● Material shown:
# # #

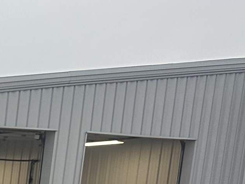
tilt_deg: -9.8
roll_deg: -2.7
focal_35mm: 152
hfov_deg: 9.6
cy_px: 441
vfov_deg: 8.8
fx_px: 1075
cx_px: -528
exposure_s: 1/349
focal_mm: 6.86
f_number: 1.78
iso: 80
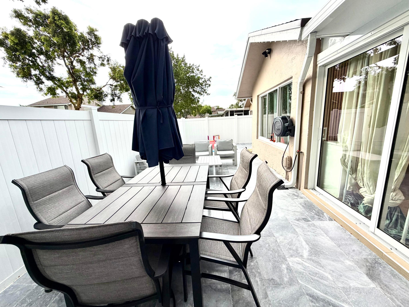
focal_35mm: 14
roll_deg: +3.3
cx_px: 204
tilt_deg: -10.8
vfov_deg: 85.7
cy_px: 154
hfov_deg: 102.1
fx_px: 165
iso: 80
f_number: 2.2
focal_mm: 2.22
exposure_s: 1/121
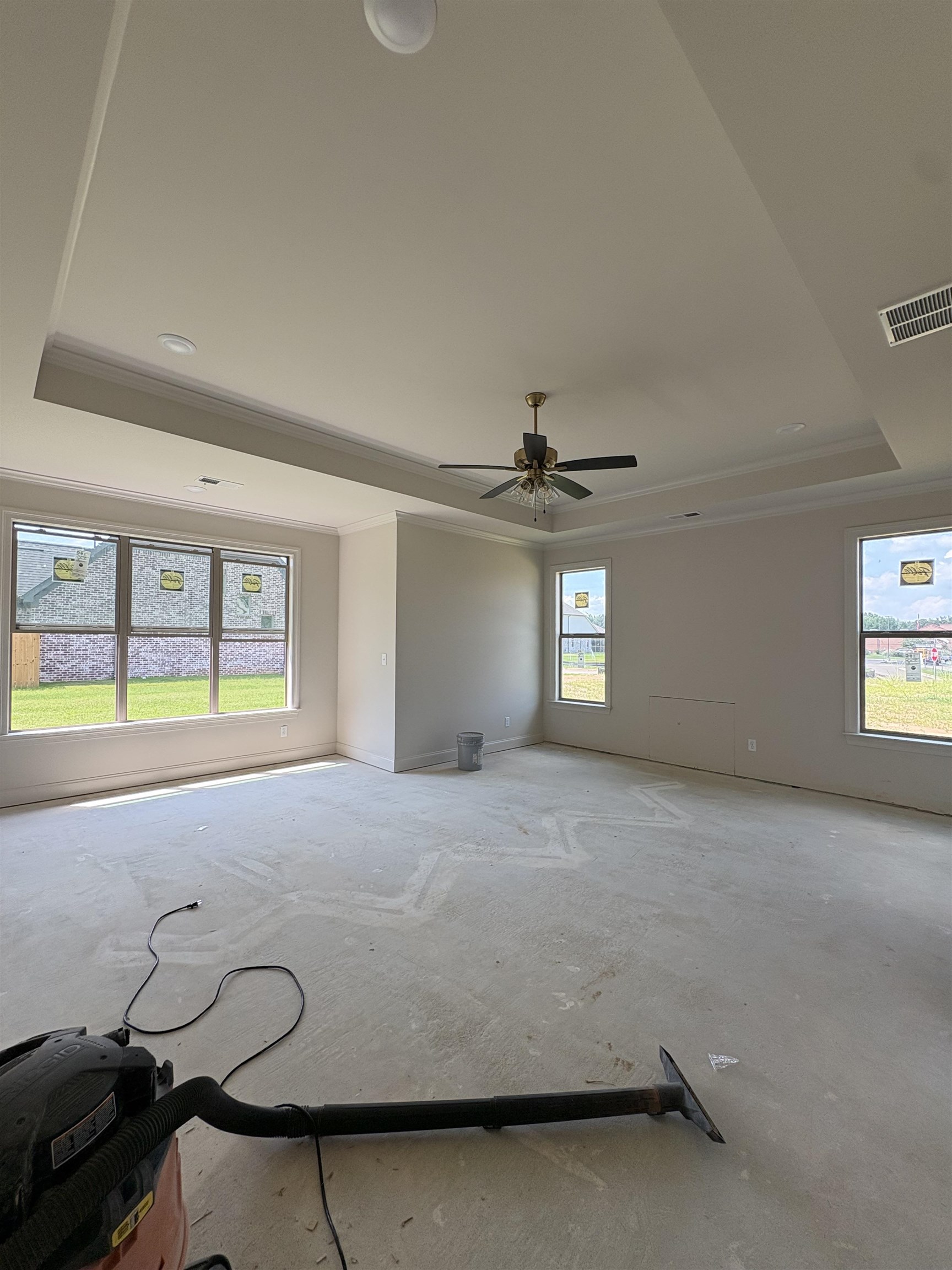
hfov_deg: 85.7
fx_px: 513
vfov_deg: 102.1
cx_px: 476
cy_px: 635
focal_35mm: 14
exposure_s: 1/230
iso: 64
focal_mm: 2.22
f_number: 2.2
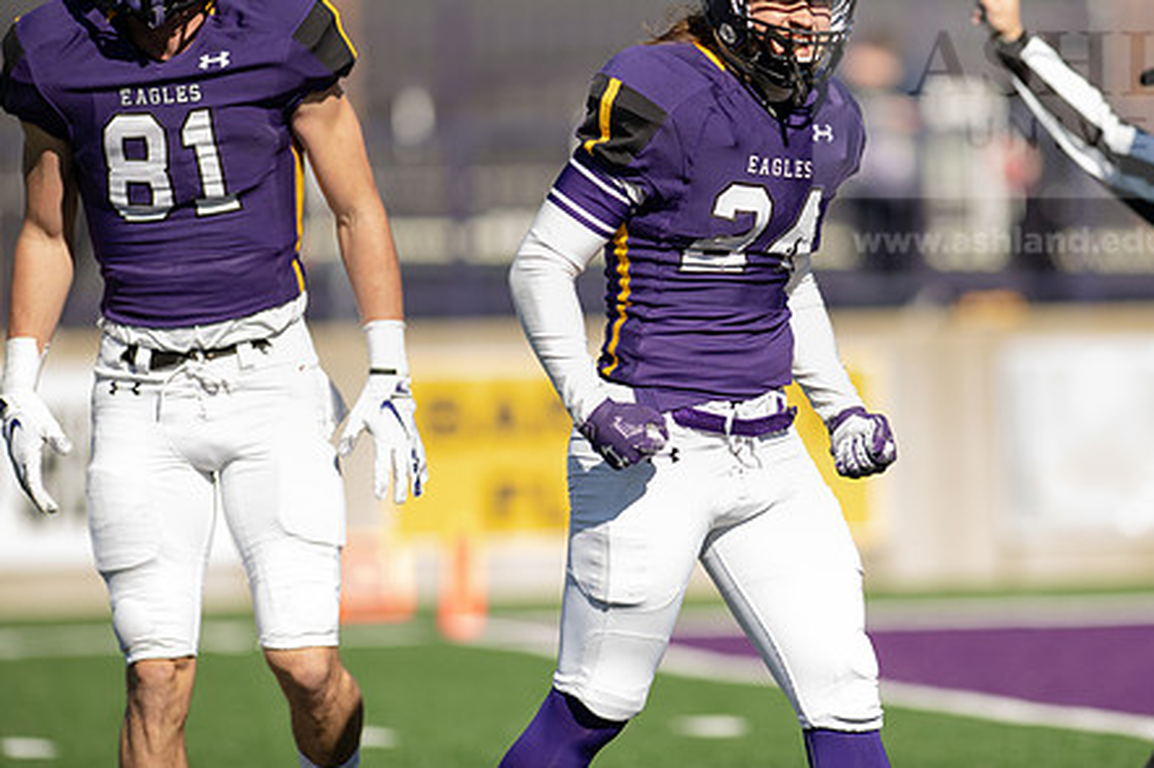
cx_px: 735
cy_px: 295
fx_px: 12592
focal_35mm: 393
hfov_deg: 5.2
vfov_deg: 3.5
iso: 320
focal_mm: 300
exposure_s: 1/2000
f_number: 3.2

# # #

● Problem statement:
Please copy the entries in full. Leave each image out.

● Answer for the task:
tilt_deg: -9.8
roll_deg: -2.7
focal_35mm: 152
hfov_deg: 9.6
cy_px: 441
vfov_deg: 8.8
fx_px: 1075
cx_px: -528
exposure_s: 1/349
focal_mm: 6.86
f_number: 1.78
iso: 80
focal_35mm: 14
roll_deg: +3.3
cx_px: 204
tilt_deg: -10.8
vfov_deg: 85.7
cy_px: 154
hfov_deg: 102.1
fx_px: 165
iso: 80
f_number: 2.2
focal_mm: 2.22
exposure_s: 1/121
hfov_deg: 85.7
fx_px: 513
vfov_deg: 102.1
cx_px: 476
cy_px: 635
focal_35mm: 14
exposure_s: 1/230
iso: 64
focal_mm: 2.22
f_number: 2.2
cx_px: 735
cy_px: 295
fx_px: 12592
focal_35mm: 393
hfov_deg: 5.2
vfov_deg: 3.5
iso: 320
focal_mm: 300
exposure_s: 1/2000
f_number: 3.2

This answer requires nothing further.